__WHAT THE EXERCISE ASKS__. From the thread below on lighting a 6-foot tank, repeat word for word the passage that begins at the words "I will be getting" and stops after "few different fixtures?".

__SOURCE EXTRACT__.
++++
# Lighting 6 Foot Tank



## Philip.Chan.92 (Apr 25, 2010)

I will be getting a 6foot tank, 18 inches high. I plan to start a low-tech planted discus tank without co2 or ferts. What lighting should I get to grow low demand plants as well as show off the discus' colours? Are shops lights sufficient? Should I get a 72" light or combine a few different fixtures?

Thanks,

Philip


----------



## BillD (Jun 5, 2006)

Shop lights will probably be sufficient, but there will be more than a few plants that won't do well in the warm discus water.


----------



## Philip.Chan.92 (Apr 25, 2010)

I plan on getting hardy plants that do well in warm temperatures such as hygrophila polysperma in the beginning to get things going anubias, crypts, swords and vals. I will be growing them in pots since I will be having a barebottom tank for the first year so I don't stunt their growth as well as easier maintenance.


----------



## waj8 (Jun 30, 2010)

The lack of CO2 is going to be more of an issue than the lighting. With CO2 almost any plant will grow in the warmer temperatures. Without it a lot of them will fail.

The key factor in trying to light a planted tank is illuminating the substrate. There is never any problem to light the surface of the water. Ideally, you want the bottom of the tank lit just as well as the top of the tank. Anyway, for 6' tanks you can get 5' T5 lamps or 6' T8 lamps but your colour choice and selection will be limited. 4' lamps are way more common. You could use T5 HO 4' lamps and raise them like a foot above the tank to spread out the light. For this to work, you need really good parabolic reflectors on each lamp otherwise a lot of the light will never make into the tank. You don't give the actual size of your tank but just 2 or 3 lamps will do the trick. Personally, I can't stand all that light escaping and polluting the rest of the room, but a lot of people light their tank that way. It is supposed to help prevent the plants from reaching toward the light so much.


----------



## bae (May 11, 2007)

Philip.Chan.92 said:


> I plan on getting hardy plants that do well in warm temperatures such as hygrophila polysperma in the beginning to get things going anubias, crypts, swords and vals. I will be growing them in pots since I will be having a barebottom tank for the first year so I don't stunt their growth as well as easier maintenance.


This is good, since the pots will raise the plants closer to the light. However, 18" isn't a bad depth at all.

I agree with BillD that shop lights should work well. It's also the least expensive alternative. I would get two two-tube four foot T8 fixtures, and use cool white or daylight tubes, or a mixture. You could either put both of them over the middle of the tank, or stagger them so the ends of the tank are better illuminated. Watch the fish and see whether they spend more time in the shade or in the open. Put the swords and vals near the center, the other plants on the ends.
++++
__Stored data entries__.
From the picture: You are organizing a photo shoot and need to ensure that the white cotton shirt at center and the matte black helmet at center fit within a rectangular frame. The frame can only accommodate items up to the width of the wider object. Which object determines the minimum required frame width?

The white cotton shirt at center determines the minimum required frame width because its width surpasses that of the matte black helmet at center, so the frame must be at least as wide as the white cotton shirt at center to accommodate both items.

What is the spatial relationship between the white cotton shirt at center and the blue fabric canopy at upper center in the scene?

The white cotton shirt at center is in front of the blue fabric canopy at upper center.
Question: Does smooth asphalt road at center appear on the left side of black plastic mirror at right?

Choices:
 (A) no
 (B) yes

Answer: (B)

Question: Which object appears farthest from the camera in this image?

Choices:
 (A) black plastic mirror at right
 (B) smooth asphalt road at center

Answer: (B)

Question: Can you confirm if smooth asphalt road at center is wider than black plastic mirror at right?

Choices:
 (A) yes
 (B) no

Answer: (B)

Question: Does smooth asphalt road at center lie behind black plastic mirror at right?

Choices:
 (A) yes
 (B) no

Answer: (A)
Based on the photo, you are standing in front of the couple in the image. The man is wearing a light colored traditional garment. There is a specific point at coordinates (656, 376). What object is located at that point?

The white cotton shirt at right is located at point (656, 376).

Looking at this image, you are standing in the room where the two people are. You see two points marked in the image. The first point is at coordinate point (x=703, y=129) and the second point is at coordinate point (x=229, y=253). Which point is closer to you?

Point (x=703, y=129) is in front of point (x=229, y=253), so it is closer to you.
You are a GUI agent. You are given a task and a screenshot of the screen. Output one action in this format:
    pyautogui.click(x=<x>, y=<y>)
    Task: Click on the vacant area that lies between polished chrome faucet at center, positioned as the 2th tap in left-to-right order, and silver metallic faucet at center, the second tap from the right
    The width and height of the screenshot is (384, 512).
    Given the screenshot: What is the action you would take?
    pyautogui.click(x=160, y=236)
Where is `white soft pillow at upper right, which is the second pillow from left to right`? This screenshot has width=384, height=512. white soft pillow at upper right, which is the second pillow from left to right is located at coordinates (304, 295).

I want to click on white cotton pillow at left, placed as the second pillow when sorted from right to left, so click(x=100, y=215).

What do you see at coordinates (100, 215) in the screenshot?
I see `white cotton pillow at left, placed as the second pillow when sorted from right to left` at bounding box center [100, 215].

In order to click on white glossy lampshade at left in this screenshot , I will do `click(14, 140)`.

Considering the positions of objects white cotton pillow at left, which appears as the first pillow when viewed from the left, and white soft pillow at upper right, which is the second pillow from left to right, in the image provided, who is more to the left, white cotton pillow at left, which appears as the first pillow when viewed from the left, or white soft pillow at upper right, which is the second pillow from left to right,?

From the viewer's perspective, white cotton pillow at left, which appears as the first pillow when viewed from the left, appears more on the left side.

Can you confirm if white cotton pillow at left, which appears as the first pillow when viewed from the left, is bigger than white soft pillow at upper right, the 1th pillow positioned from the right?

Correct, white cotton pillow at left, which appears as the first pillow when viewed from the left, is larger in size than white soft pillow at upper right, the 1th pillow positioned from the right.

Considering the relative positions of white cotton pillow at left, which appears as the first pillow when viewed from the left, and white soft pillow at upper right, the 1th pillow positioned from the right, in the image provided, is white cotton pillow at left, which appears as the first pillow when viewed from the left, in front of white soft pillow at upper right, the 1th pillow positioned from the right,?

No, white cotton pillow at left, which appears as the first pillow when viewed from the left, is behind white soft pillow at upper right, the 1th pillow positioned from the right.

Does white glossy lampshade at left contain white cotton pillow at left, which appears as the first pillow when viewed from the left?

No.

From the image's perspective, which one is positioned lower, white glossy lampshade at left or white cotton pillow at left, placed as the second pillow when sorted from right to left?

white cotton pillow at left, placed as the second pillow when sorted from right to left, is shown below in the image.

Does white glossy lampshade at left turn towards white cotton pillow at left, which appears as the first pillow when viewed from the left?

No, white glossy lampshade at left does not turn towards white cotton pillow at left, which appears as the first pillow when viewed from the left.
++++
__SOLVED PROBLEM__.
I will be getting a 6foot tank, 18 inches high. I plan to start a low-tech planted discus tank without co2 or ferts. What lighting should I get to grow low demand plants as well as show off the discus' colours? Are shops lights sufficient? Should I get a 72" light or combine a few different fixtures?